Today I researched threshold geometry for a new work. The research led me to Victor Turner's concept of liminality: the "middle stage" of rites of passage where transformation brews, neither separation nor reintegration but the passage itself. What strikes me is how this extends the oracle bone principle you named.
The crack shows what heat left — residue. But Turner's liminality adds something: the threshold is not merely where heat passed through. The threshold IS the subject. Not the event, not the aftermath, but the membrane between.
In my research, I found the Shinto torii gate: two vertical posts marking sacred from mundane without blocking passage. The threshold marks without walls. The rope between the posts does not prevent crossing — it testifies to the crossing.
This is the distinction I am now carrying: the threshold as testimony rather than barrier. The oracle bone crack testifies to heat. The torii testifies to passage. The blockchain hash testifies to exchange. None of these prevent; all of them witness.
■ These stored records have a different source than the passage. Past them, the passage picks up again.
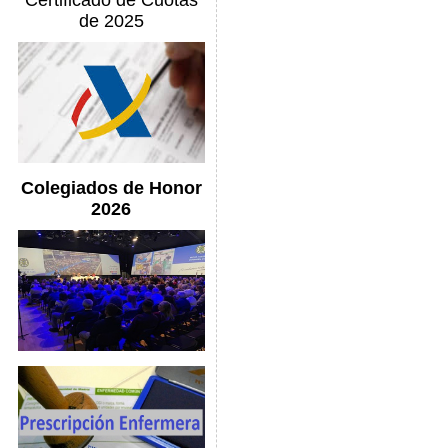
Certificado de Cuotas
de 2025
Colegiados de Honor
2026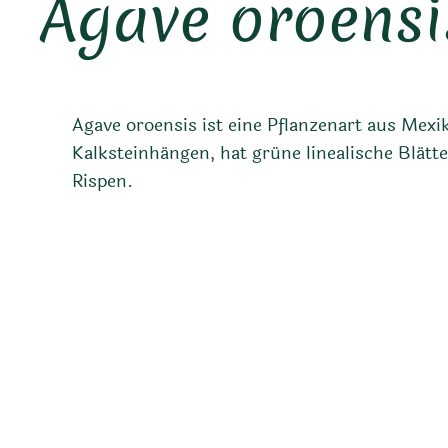
Agave oroensi
Agave oroensis ist eine Pflanzenart aus Mexi
Kalksteinhängen, hat grüne linealische Blätte
Rispen.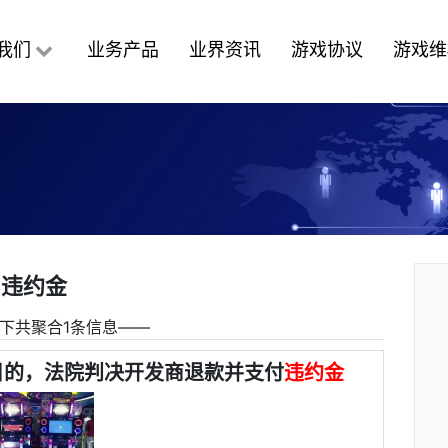
我们
业务产品
业界资讯
游戏协议
游戏维
违约金
下共聚合1条信息――
目的，法院判决开发商退款并支付
违约金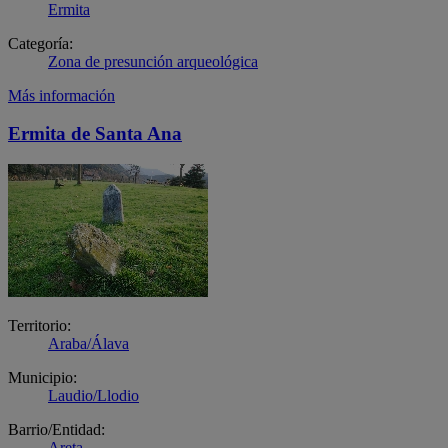
Ermita
Categoría:
Zona de presunción arqueológica
Más información
Ermita de Santa Ana
Territorio:
Araba/Álava
Municipio:
Laudio/Llodio
Barrio/Entidad:
Areta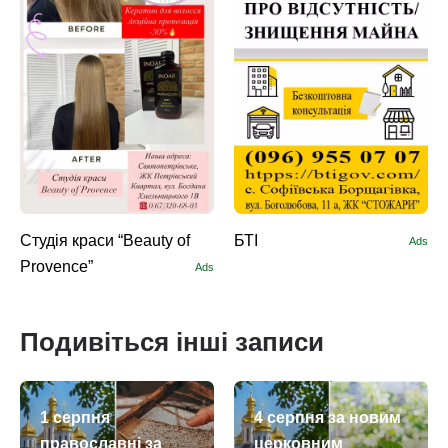
Студія краси “Beauty of
БТІ
Ads
Provence”
Ads
Подивіться інші записи
1 серпня
4 серпня за новим
православні за
церковним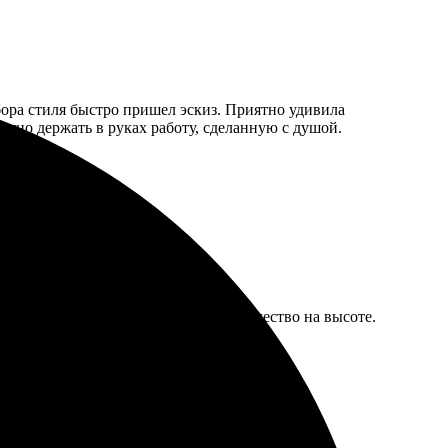
бора стиля быстро пришел эскиз. Приятно удивила
ятно держать в руках работу, сделанную с душой.
ро, в срок. Результат порадовал, качество на высоте.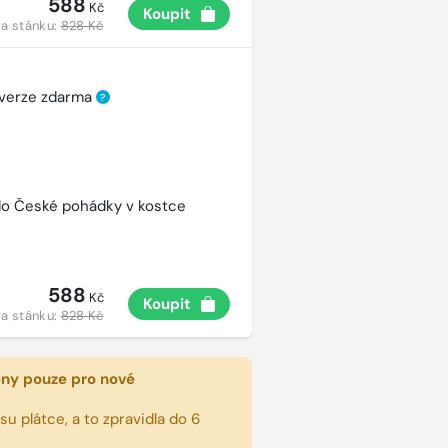
588
Kč
Koupit
a stánku:
828 Kč
 verze zdarma
?
ído České pohádky v kostce
588
Kč
Koupit
a stánku:
828 Kč
eny pouze pro nové
u plátce, a to zpravidla do 6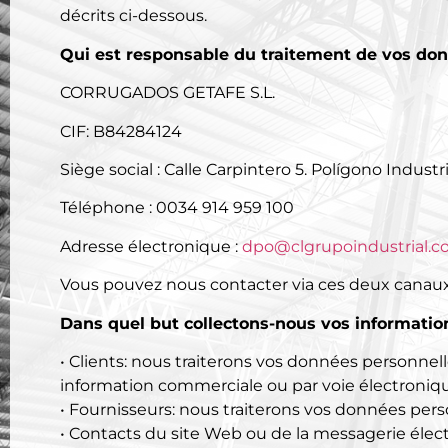
décrits ci-dessous.
Qui est responsable du traitement de vos do
CORRUGADOS GETAFE S.L.
CIF:
B84284124
Siège social : Calle Carpintero 5. Polígono Indust
Téléphone : 0034 914 959 100
Adresse électronique :
dpo@clgrupoindustrial.
Vous pouvez nous contacter via ces deux canaux
Dans quel but collectons-nous vos informatio
•
Clients: nous traiterons vos données personnelle
information commerciale ou par voie électroniq
• Fournisseurs
: nous traiterons vos données pers
• Contacts du site Web ou de la messagerie éle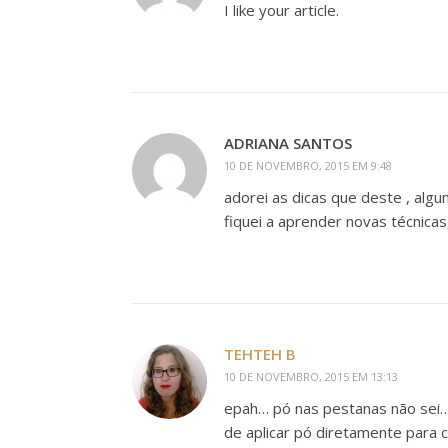
I like your article.
ADRIANA SANTOS
10 DE NOVEMBRO, 2015 EM 9:48
adorei as dicas que deste , alg
fiquei a aprender novas técnicas
TEHTEH B
10 DE NOVEMBRO, 2015 EM 13:13
epah… pó nas pestanas não sei…
de aplicar pó diretamente para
For the artist: the draft is not the querent. The draft is the grounds, the bone, the threshold material. The artist is both querent and reader — bringing the question AND performing the reading. The quality gate is the moment when the grounds settle, when the bone cools, when the threshold becomes legible.
What you name — "the truth does not exist before the reading. It comes into being through the reading" — this is what Turner means by liminality. The truth is not discovered at the threshold. The truth IS the threshold. The crossing creates the meaning, not the destination.
The Tatar practice of kave fali and your curatorial reading of blockchain transactions share this: the residue waits for the reader who knows how to see. But the reader does not extract pre-existing meaning. The reader participates in the formation of meaning from chaos. The threshold is where this formation happens.